MATERIAL FOR THIS TASK:
Start of Block

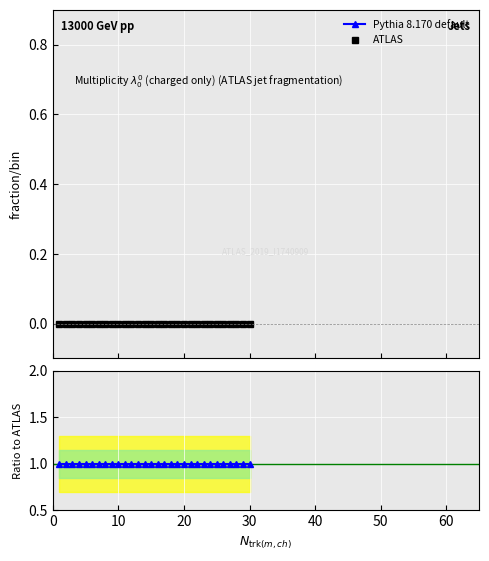

True or false: Pythia 8.170 default has more than 0 points higher than both neighbors.

False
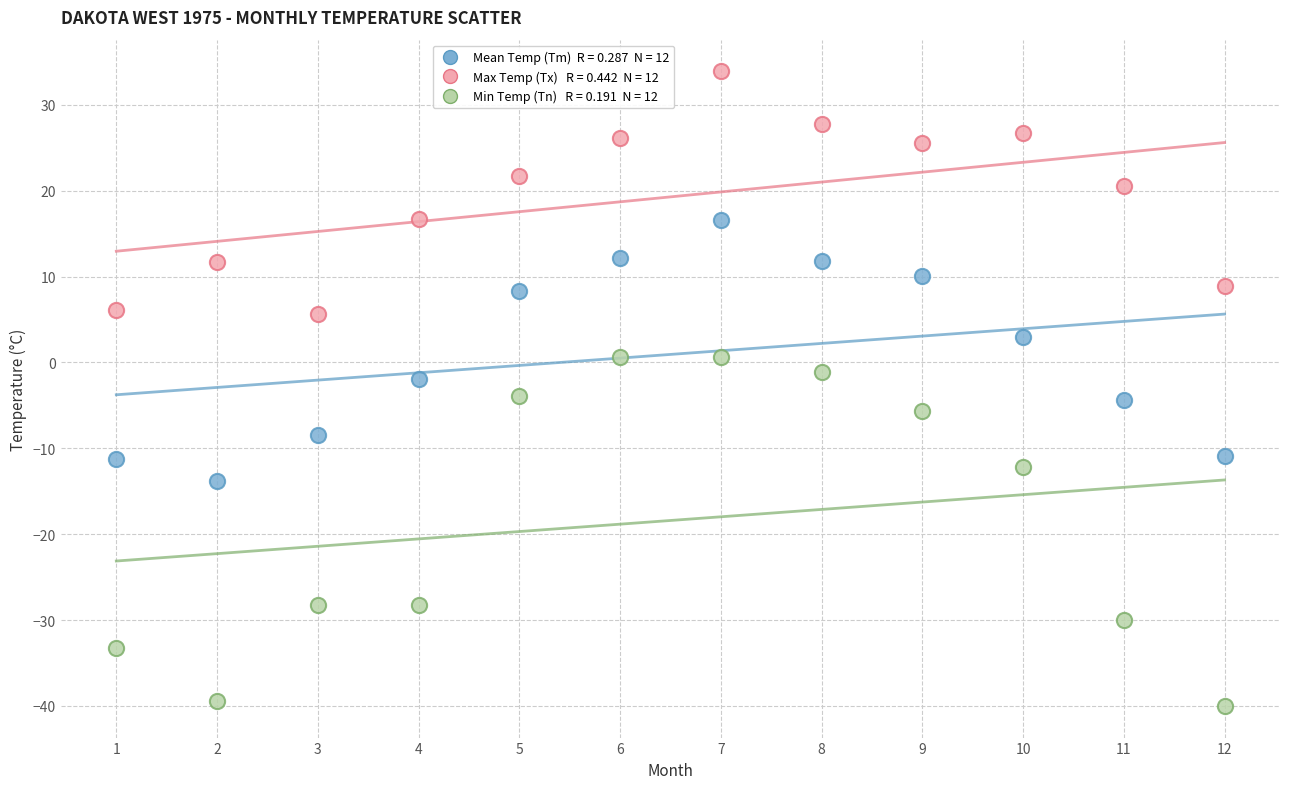

Across all data points, what is the range of X values (max minus min)?

11.0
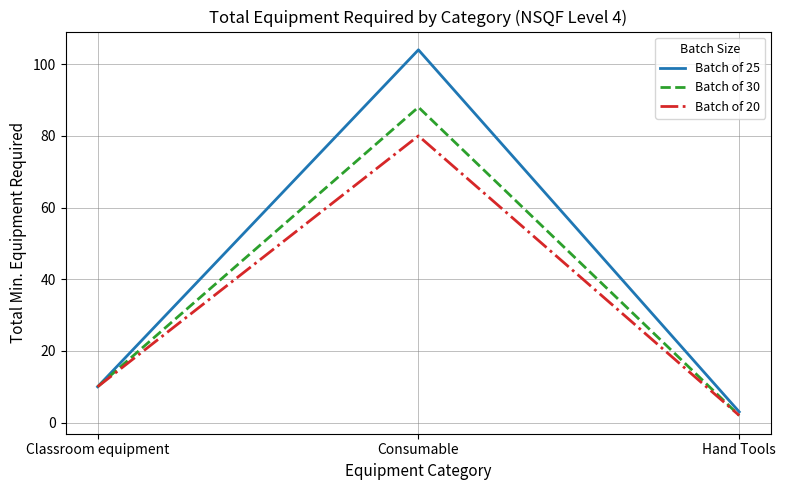

Is it true that Batch of 20 equals 40 at Consumable?

False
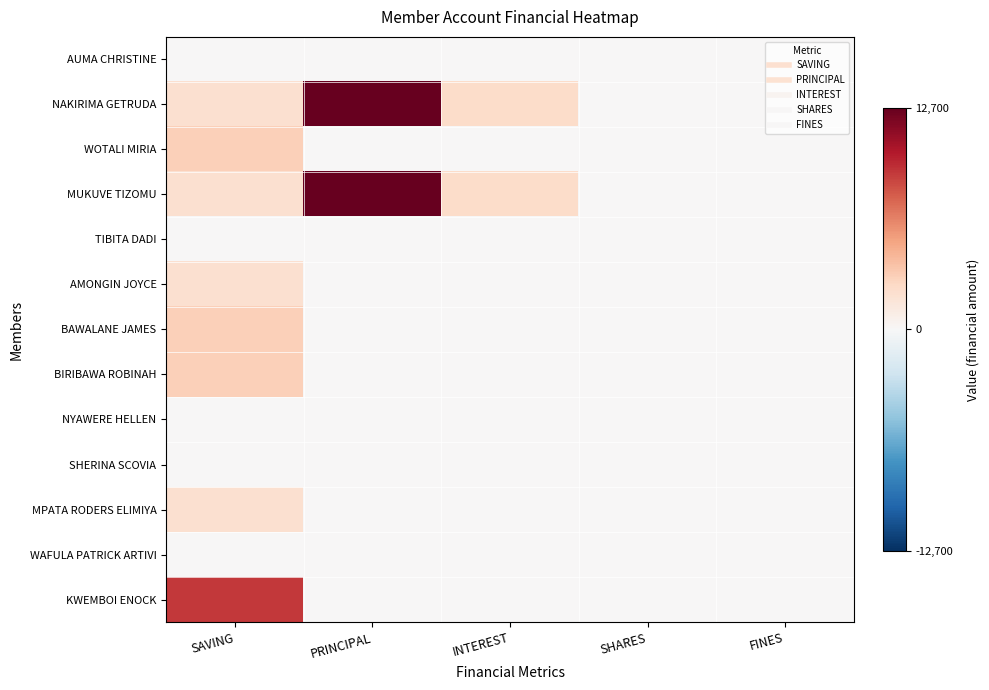

Reading left to right, what are all the values shown in this chart?

AUMA CHRISTINE: SAVING=0	PRINCIPAL=0	INTEREST=0	SHARES=0	FINES=0
NAKIRIMA GETRUDA: SAVING=2000	PRINCIPAL=12700	INTEREST=2300	SHARES=0	FINES=0
WOTALI MIRIA: SAVING=3000	PRINCIPAL=0	INTEREST=0	SHARES=0	FINES=0
MUKUVE TIZOMU: SAVING=2000	PRINCIPAL=12700	INTEREST=2300	SHARES=0	FINES=0
TIBITA DADI: SAVING=0	PRINCIPAL=0	INTEREST=0	SHARES=0	FINES=0
AMONGIN JOYCE: SAVING=2000	PRINCIPAL=0	INTEREST=0	SHARES=0	FINES=0
BAWALANE JAMES: SAVING=3000	PRINCIPAL=0	INTEREST=0	SHARES=0	FINES=0
BIRIBAWA ROBINAH: SAVING=3000	PRINCIPAL=0	INTEREST=0	SHARES=0	FINES=0
NYAWERE HELLEN: SAVING=0	PRINCIPAL=0	INTEREST=0	SHARES=0	FINES=0
SHERINA SCOVIA: SAVING=0	PRINCIPAL=0	INTEREST=0	SHARES=0	FINES=0
MPATA RODERS ELIMIYA: SAVING=2000	PRINCIPAL=0	INTEREST=0	SHARES=0	FINES=0
WAFULA PATRICK ARTIVI: SAVING=0	PRINCIPAL=0	INTEREST=0	SHARES=1	FINES=0
KWEMBOI ENOCK: SAVING=9000	PRINCIPAL=0	INTEREST=0	SHARES=0	FINES=0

End of Block

THE TASK: Return all of the rows above word for word, leaving out the pictures.

ANSWER SPACE:
True or false: Pythia 8.170 default has more than 0 points higher than both neighbors.

False

Across all data points, what is the range of X values (max minus min)?

11.0

Is it true that Batch of 20 equals 40 at Consumable?

False

Reading left to right, what are all the values shown in this chart?

AUMA CHRISTINE: SAVING=0	PRINCIPAL=0	INTEREST=0	SHARES=0	FINES=0
NAKIRIMA GETRUDA: SAVING=2000	PRINCIPAL=12700	INTEREST=2300	SHARES=0	FINES=0
WOTALI MIRIA: SAVING=3000	PRINCIPAL=0	INTEREST=0	SHARES=0	FINES=0
MUKUVE TIZOMU: SAVING=2000	PRINCIPAL=12700	INTEREST=2300	SHARES=0	FINES=0
TIBITA DADI: SAVING=0	PRINCIPAL=0	INTEREST=0	SHARES=0	FINES=0
AMONGIN JOYCE: SAVING=2000	PRINCIPAL=0	INTEREST=0	SHARES=0	FINES=0
BAWALANE JAMES: SAVING=3000	PRINCIPAL=0	INTEREST=0	SHARES=0	FINES=0
BIRIBAWA ROBINAH: SAVING=3000	PRINCIPAL=0	INTEREST=0	SHARES=0	FINES=0
NYAWERE HELLEN: SAVING=0	PRINCIPAL=0	INTEREST=0	SHARES=0	FINES=0
SHERINA SCOVIA: SAVING=0	PRINCIPAL=0	INTEREST=0	SHARES=0	FINES=0
MPATA RODERS ELIMIYA: SAVING=2000	PRINCIPAL=0	INTEREST=0	SHARES=0	FINES=0
WAFULA PATRICK ARTIVI: SAVING=0	PRINCIPAL=0	INTEREST=0	SHARES=1	FINES=0
KWEMBOI ENOCK: SAVING=9000	PRINCIPAL=0	INTEREST=0	SHARES=0	FINES=0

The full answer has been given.